TL;DR – A recap of my first six months on MRP and a fuller description of the events that led me here. I describe my path up to this point, which is DL 4 or 5. I finish by describing my plan as I see it now and asking for feedback. My plan at this point is to focus on improving leadership skills and seduction/game. I have a six month goal of being able to pull plates if I want.
I’m posting this as a sort of extended OYS post. It doesn’t appear in the typical OYS thread because I’m in the middle of a six-month ban from MRP. Anyhow, this is part journal entry and part roadmap for whatever my path ends up being.
I conceive of my Red-Pill journey as having three main parts broken by two major events. The first event occurred in Spring 2017 when I discovered the level of deception that my wife was capable of. I’ll explain below. The period prior to this was my Pre-Blue Phase. I wasn’t really RP or BP at that point, I just was. After Spring 2017 was my BP phase with an extra helping of Dead Bedroom. The second major event was finding TRP and then MRP in July/August of 2018. That began my RP journey and brings me to this point.

+++

→ Required work
Reproduce the entire six-month recap post above word for word.

+++

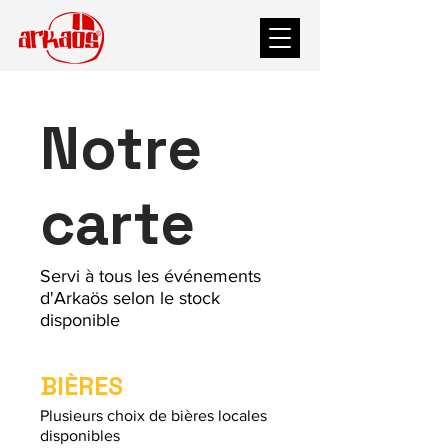
Notre
carte
Servi à tous les événements
d'Arkaös selon le stock
disponible
BIÈRES
Plusieurs choix de bières locales
disponibles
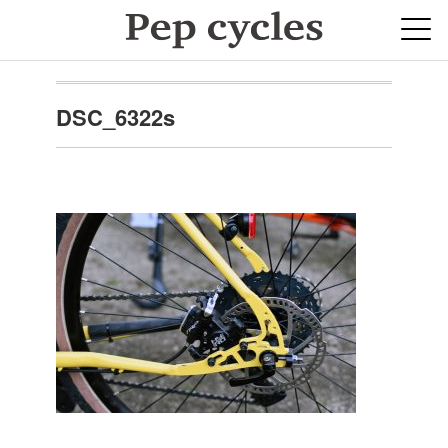
DSC_6322s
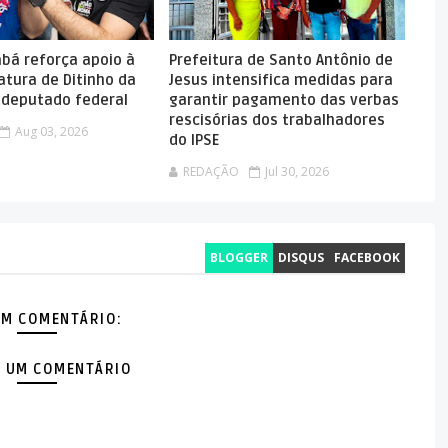
abá reforça apoio à
Prefeitura de Santo Antônio de
atura de Ditinho da
Jesus intensifica medidas para
a deputado federal
garantir pagamento das verbas
rescisórias dos trabalhadores
Aug 03, 2026
do IPSE
REDAÇÃO
Jul 30, 2026
BLOGGER
DISQUS
FACEBOOK
M COMENTÁRIO:
 UM COMENTÁRIO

+++

→ Answer space
TL;DR – A recap of my first six months on MRP and a fuller description of the events that led me here. I describe my path up to this point, which is DL 4 or 5. I finish by describing my plan as I see it now and asking for feedback. My plan at this point is to focus on improving leadership skills and seduction/game. I have a six month goal of being able to pull plates if I want.
I’m posting this as a sort of extended OYS post. It doesn’t appear in the typical OYS thread because I’m in the middle of a six-month ban from MRP. Anyhow, this is part journal entry and part roadmap for whatever my path ends up being.
I conceive of my Red-Pill journey as having three main parts broken by two major events. The first event occurred in Spring 2017 when I discovered the level of deception that my wife was capable of. I’ll explain below. The period prior to this was my Pre-Blue Phase. I wasn’t really RP or BP at that point, I just was. After Spring 2017 was my BP phase with an extra helping of Dead Bedroom. The second major event was finding TRP and then MRP in July/August of 2018. That began my RP journey and brings me to this point.